To extend on the comments. At this moment the only caching method implemented for anonymous traffic is cache tags. Context or max-age don't work. Cache tags are great for database content, this is the use case of Drupal out-of-the-box. But you can use cache tags for a time-based invalidation as well. In a cron job:

mymodule.module

use Drupal\Core\Cache\Cache;

/**
 * Implements hook_cron().
 */
function mymodule_cron() {
  $cache_tags = ['foo'];
  if (date('H') == 12 ) {
    Cache::invalidateTags($cache_tags);
  }
}

This invalidates the controller output every 24h at noon. Make sure to trigger cron at least every hour.

To achieve the max-age of 300, trigger cron every 5 min, or when events usually start in your schedule. Go to /admin/config/system/cron, get the link with the long hash code, and wget it in the cron table of your web host.

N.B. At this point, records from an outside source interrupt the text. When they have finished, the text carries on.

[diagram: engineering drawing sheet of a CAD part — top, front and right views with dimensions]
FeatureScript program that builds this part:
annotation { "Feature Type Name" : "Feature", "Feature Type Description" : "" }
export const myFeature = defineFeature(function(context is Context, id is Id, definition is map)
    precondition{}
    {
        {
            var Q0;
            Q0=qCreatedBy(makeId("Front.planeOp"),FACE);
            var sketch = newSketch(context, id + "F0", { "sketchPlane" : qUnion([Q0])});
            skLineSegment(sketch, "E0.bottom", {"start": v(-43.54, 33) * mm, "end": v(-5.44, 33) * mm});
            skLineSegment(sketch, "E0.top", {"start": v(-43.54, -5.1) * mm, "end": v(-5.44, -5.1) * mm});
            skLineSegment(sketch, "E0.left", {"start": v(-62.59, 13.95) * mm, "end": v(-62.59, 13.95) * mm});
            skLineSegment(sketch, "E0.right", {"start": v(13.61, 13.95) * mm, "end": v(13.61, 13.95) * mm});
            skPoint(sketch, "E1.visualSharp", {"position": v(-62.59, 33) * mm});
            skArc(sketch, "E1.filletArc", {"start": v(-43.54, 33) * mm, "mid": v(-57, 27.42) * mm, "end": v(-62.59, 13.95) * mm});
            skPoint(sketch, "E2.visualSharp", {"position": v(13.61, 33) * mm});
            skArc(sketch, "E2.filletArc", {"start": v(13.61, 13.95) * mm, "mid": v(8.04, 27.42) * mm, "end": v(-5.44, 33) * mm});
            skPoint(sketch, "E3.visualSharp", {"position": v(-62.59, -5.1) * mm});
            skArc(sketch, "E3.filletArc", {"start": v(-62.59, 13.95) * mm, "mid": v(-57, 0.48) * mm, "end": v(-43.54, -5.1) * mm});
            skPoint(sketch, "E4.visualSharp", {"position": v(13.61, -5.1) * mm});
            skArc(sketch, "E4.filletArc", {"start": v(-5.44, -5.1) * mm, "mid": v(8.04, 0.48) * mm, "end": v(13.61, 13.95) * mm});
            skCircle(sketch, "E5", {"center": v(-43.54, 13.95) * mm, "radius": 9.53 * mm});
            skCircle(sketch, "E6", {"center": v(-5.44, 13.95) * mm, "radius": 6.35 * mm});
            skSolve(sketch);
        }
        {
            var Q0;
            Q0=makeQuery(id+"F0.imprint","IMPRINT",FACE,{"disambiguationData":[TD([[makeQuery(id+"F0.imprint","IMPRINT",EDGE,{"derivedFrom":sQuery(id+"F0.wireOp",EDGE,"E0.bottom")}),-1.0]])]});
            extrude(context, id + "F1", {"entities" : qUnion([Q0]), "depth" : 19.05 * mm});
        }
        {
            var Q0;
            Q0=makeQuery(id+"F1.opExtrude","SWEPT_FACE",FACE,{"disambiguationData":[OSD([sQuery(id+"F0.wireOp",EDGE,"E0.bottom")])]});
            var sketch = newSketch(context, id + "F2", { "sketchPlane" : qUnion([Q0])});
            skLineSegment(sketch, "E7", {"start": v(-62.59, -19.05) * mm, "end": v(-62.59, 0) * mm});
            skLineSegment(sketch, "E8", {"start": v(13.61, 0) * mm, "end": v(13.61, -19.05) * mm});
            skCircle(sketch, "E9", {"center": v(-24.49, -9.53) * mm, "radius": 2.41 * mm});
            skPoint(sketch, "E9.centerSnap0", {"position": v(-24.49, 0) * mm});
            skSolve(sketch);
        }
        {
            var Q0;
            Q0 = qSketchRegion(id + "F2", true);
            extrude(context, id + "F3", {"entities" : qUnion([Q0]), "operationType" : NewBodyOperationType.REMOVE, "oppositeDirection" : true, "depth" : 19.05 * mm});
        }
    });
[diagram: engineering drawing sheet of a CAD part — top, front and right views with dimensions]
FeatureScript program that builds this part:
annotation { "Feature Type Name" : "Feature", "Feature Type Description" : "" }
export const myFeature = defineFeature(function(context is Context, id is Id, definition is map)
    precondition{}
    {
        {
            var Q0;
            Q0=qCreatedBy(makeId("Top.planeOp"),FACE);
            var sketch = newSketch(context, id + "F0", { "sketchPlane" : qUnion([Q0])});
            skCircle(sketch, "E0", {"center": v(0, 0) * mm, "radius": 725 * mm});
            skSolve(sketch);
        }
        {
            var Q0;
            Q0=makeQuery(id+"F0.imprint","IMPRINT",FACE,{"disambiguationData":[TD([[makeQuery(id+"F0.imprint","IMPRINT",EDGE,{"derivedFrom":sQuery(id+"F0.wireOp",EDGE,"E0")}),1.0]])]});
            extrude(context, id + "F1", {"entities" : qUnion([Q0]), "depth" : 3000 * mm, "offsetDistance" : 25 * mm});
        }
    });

Then run the cron hook without condition:

function mymodule_cron() {
  $cache_tags = ['foo'];
  Cache::invalidateTags($cache_tags);
}

Don't forget to configure "Browser and proxy cache maximum age" in the Performance configuration page accordingly.

Francesco Marchetti-Stasi avatar
iq flag
Thank you @4uk4, I guess this is my only possibility. I already have a couple of routes configured with `_access_system_cron` and invoked from the host cron, so I will implement this solution.